_Assigned task_
It would help if you retyped the data exactly, leaving out the pictures.

:: Supplied material ::

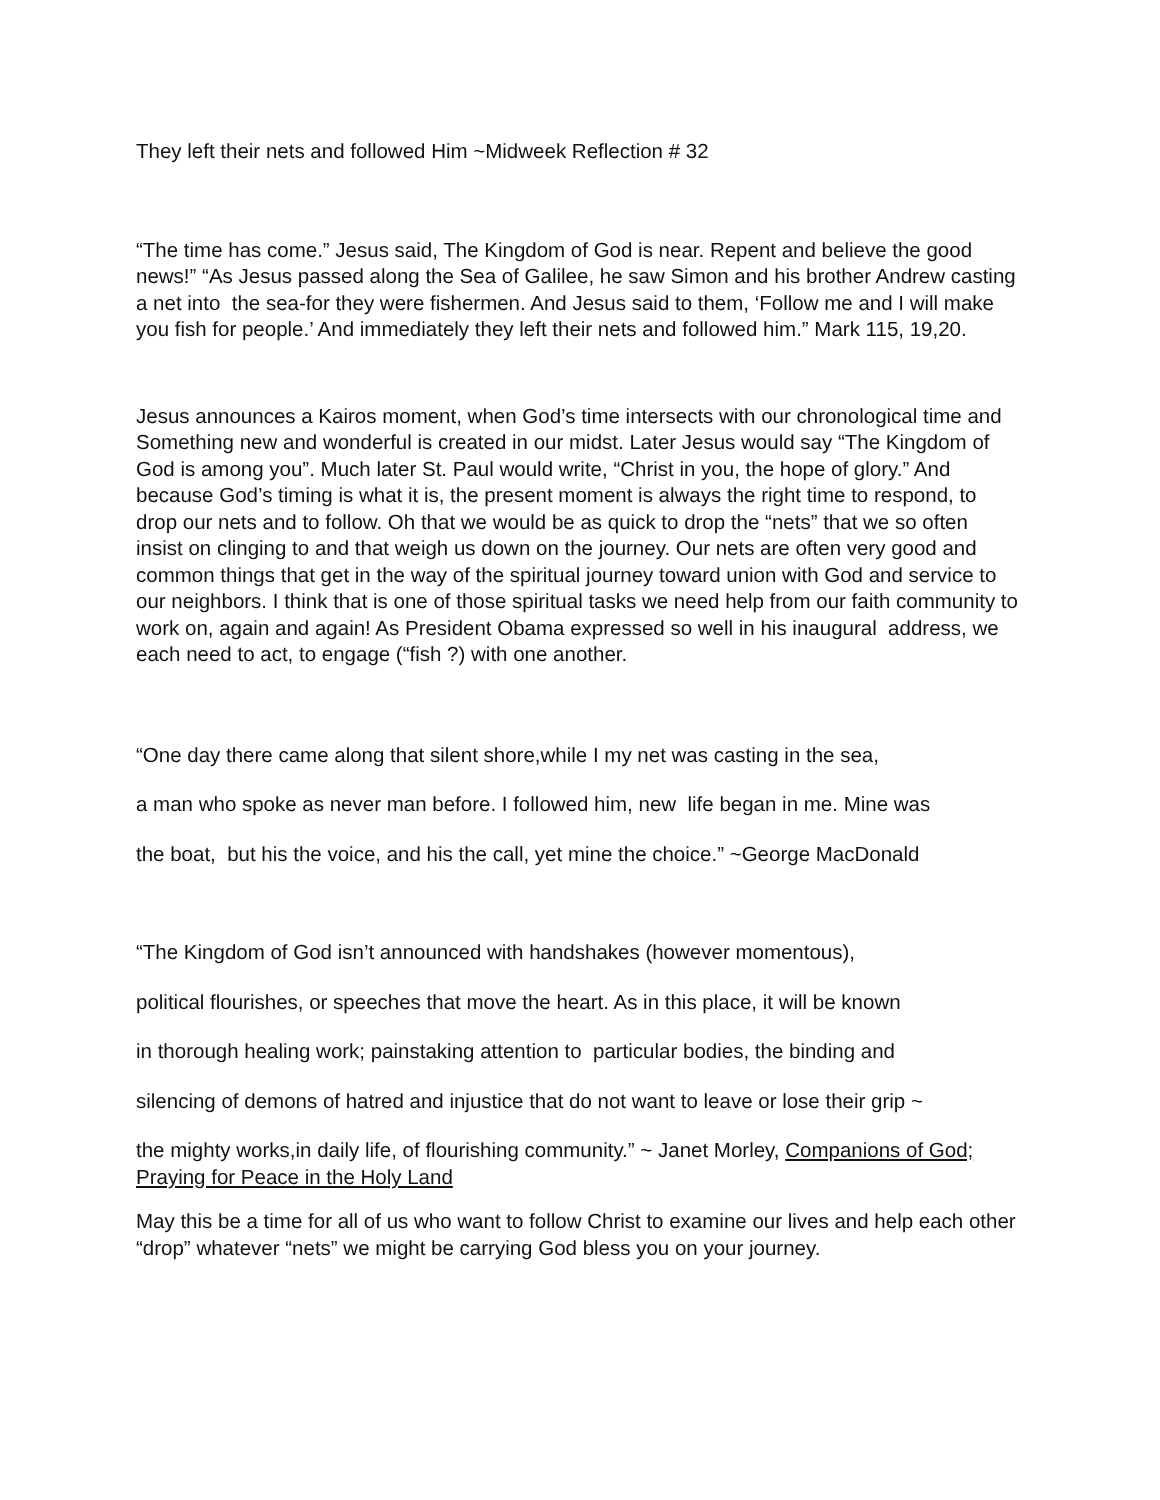They left their nets and followed Him ~Midweek Reflection # 32
“The time has come.” Jesus said, The Kingdom of God is near. Repent and believe the good news!” “As Jesus passed along the Sea of Galilee, he saw Simon and his brother Andrew casting a net into the sea-for they were fishermen. And Jesus said to them, ‘Follow me and I will make you fish for people.’ And immediately they left their nets and followed him.” Mark 115, 19,20.
Jesus announces a Kairos moment, when God’s time intersects with our chronological time and Something new and wonderful is created in our midst. Later Jesus would say “The Kingdom of God is among you”. Much later St. Paul would write, “Christ in you, the hope of glory.” And because God’s timing is what it is, the present moment is always the right time to respond, to drop our nets and to follow. Oh that we would be as quick to drop the “nets” that we so often insist on clinging to and that weigh us down on the journey. Our nets are often very good and common things that get in the way of the spiritual journey toward union with God and service to our neighbors. I think that is one of those spiritual tasks we need help from our faith community to work on, again and again! As President Obama expressed so well in his inaugural address, we each need to act, to engage (“fish ?) with one another.
“One day there came along that silent shore,while I my net was casting in the sea,
a man who spoke as never man before. I followed him, new life began in me. Mine was
the boat, but his the voice, and his the call, yet mine the choice.” ~George MacDonald
“The Kingdom of God isn’t announced with handshakes (however momentous),
political flourishes, or speeches that move the heart. As in this place, it will be known
in thorough healing work; painstaking attention to particular bodies, the binding and
silencing of demons of hatred and injustice that do not want to leave or lose their grip ~
the mighty works,in daily life, of flourishing community.” ~ Janet Morley, Companions of God; Praying for Peace in the Holy Land
May this be a time for all of us who want to follow Christ to examine our lives and help each other “drop” whatever “nets” we might be carrying God bless you on your journey.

:::

_Task output_
They left their nets and followed Him ~Midweek Reflection # 32
“The time has come.” Jesus said, The Kingdom of God is near. Repent and believe the good news!” “As Jesus passed along the Sea of Galilee, he saw Simon and his brother Andrew casting a net into the sea-for they were fishermen. And Jesus said to them, ‘Follow me and I will make you fish for people.’ And immediately they left their nets and followed him.” Mark 115, 19,20.
Jesus announces a Kairos moment, when God’s time intersects with our chronological time and Something new and wonderful is created in our midst. Later Jesus would say “The Kingdom of God is among you”. Much later St. Paul would write, “Christ in you, the hope of glory.” And because God’s timing is what it is, the present moment is always the right time to respond, to drop our nets and to follow. Oh that we would be as quick to drop the “nets” that we so often insist on clinging to and that weigh us down on the journey. Our nets are often very good and common things that get in the way of the spiritual journey toward union with God and service to our neighbors. I think that is one of those spiritual tasks we need help from our faith community to work on, again and again! As President Obama expressed so well in his inaugural address, we each need to act, to engage (“fish ?) with one another.
“One day there came along that silent shore,while I my net was casting in the sea,
a man who spoke as never man before. I followed him, new life began in me. Mine was
the boat, but his the voice, and his the call, yet mine the choice.” ~George MacDonald
“The Kingdom of God isn’t announced with handshakes (however momentous),
political flourishes, or speeches that move the heart. As in this place, it will be known
in thorough healing work; painstaking attention to particular bodies, the binding and
silencing of demons of hatred and injustice that do not want to leave or lose their grip ~
the mighty works,in daily life, of flourishing community.” ~ Janet Morley, Companions of God; Praying for Peace in the Holy Land
May this be a time for all of us who want to follow Christ to examine our lives and help each other “drop” whatever “nets” we might be carrying God bless you on your journey.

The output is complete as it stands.